- [What the task asks] Replicate the data exactly, every line included.

- [Dataset excerpts]
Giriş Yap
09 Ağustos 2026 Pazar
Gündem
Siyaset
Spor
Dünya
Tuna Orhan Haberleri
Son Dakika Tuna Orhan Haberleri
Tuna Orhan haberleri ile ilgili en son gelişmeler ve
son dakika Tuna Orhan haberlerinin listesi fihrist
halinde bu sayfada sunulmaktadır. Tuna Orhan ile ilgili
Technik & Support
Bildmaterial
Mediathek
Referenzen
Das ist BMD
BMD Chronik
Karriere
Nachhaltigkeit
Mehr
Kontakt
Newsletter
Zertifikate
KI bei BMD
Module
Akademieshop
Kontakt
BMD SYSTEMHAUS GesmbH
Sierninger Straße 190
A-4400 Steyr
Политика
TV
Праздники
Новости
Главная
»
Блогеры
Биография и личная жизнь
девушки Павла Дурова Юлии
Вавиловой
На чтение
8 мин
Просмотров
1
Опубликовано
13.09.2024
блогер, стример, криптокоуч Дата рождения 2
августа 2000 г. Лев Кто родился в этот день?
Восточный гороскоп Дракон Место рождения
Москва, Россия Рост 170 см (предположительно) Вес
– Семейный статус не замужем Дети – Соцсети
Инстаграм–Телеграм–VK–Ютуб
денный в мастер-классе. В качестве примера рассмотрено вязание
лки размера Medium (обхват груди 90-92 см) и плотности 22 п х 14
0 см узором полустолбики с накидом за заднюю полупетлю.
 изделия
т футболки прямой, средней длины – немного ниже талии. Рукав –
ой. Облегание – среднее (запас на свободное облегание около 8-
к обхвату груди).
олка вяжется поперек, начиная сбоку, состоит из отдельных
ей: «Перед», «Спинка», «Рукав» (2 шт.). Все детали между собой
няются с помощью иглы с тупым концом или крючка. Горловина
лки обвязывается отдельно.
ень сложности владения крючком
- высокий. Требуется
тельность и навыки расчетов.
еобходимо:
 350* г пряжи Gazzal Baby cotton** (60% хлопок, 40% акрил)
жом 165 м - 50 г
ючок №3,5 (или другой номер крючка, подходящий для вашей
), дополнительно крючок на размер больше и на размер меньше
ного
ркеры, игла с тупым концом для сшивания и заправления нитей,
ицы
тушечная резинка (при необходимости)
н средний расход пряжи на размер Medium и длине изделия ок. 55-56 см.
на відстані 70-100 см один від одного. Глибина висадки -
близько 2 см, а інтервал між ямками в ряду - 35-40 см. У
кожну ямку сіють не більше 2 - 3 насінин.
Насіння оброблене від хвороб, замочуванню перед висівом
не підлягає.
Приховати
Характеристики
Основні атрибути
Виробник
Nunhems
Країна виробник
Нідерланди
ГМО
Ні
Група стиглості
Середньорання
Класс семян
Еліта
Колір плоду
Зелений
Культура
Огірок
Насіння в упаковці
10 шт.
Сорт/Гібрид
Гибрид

- [Task response]
Giriş Yap
09 Ağustos 2026 Pazar
Gündem
Siyaset
Spor
Dünya
Tuna Orhan Haberleri
Son Dakika Tuna Orhan Haberleri
Tuna Orhan haberleri ile ilgili en son gelişmeler ve
son dakika Tuna Orhan haberlerinin listesi fihrist
halinde bu sayfada sunulmaktadır. Tuna Orhan ile ilgili
Technik & Support
Bildmaterial
Mediathek
Referenzen
Das ist BMD
BMD Chronik
Karriere
Nachhaltigkeit
Mehr
Kontakt
Newsletter
Zertifikate
KI bei BMD
Module
Akademieshop
Kontakt
BMD SYSTEMHAUS GesmbH
Sierninger Straße 190
A-4400 Steyr
Политика
TV
Праздники
Новости
Главная
»
Блогеры
Биография и личная жизнь
девушки Павла Дурова Юлии
Вавиловой
На чтение
8 мин
Просмотров
1
Опубликовано
13.09.2024
блогер, стример, криптокоуч Дата рождения 2
августа 2000 г. Лев Кто родился в этот день?
Восточный гороскоп Дракон Место рождения
Москва, Россия Рост 170 см (предположительно) Вес
– Семейный статус не замужем Дети – Соцсети
Инстаграм–Телеграм–VK–Ютуб
денный в мастер-классе. В качестве примера рассмотрено вязание
лки размера Medium (обхват груди 90-92 см) и плотности 22 п х 14
0 см узором полустолбики с накидом за заднюю полупетлю.
 изделия
т футболки прямой, средней длины – немного ниже талии. Рукав –
ой. Облегание – среднее (запас на свободное облегание около 8-
к обхвату груди).
олка вяжется поперек, начиная сбоку, состоит из отдельных
ей: «Перед», «Спинка», «Рукав» (2 шт.). Все детали между собой
няются с помощью иглы с тупым концом или крючка. Горловина
лки обвязывается отдельно.
ень сложности владения крючком
- высокий. Требуется
тельность и навыки расчетов.
еобходимо:
 350* г пряжи Gazzal Baby cotton** (60% хлопок, 40% акрил)
жом 165 м - 50 г
ючок №3,5 (или другой номер крючка, подходящий для вашей
), дополнительно крючок на размер больше и на размер меньше
ного
ркеры, игла с тупым концом для сшивания и заправления нитей,
ицы
тушечная резинка (при необходимости)
н средний расход пряжи на размер Medium и длине изделия ок. 55-56 см.
на відстані 70-100 см один від одного. Глибина висадки -
близько 2 см, а інтервал між ямками в ряду - 35-40 см. У
кожну ямку сіють не більше 2 - 3 насінин.
Насіння оброблене від хвороб, замочуванню перед висівом
не підлягає.
Приховати
Характеристики
Основні атрибути
Виробник
Nunhems
Країна виробник
Нідерланди
ГМО
Ні
Група стиглості
Середньорання
Класс семян
Еліта
Колір плоду
Зелений
Культура
Огірок
Насіння в упаковці
10 шт.
Сорт/Гібрид
Гибрид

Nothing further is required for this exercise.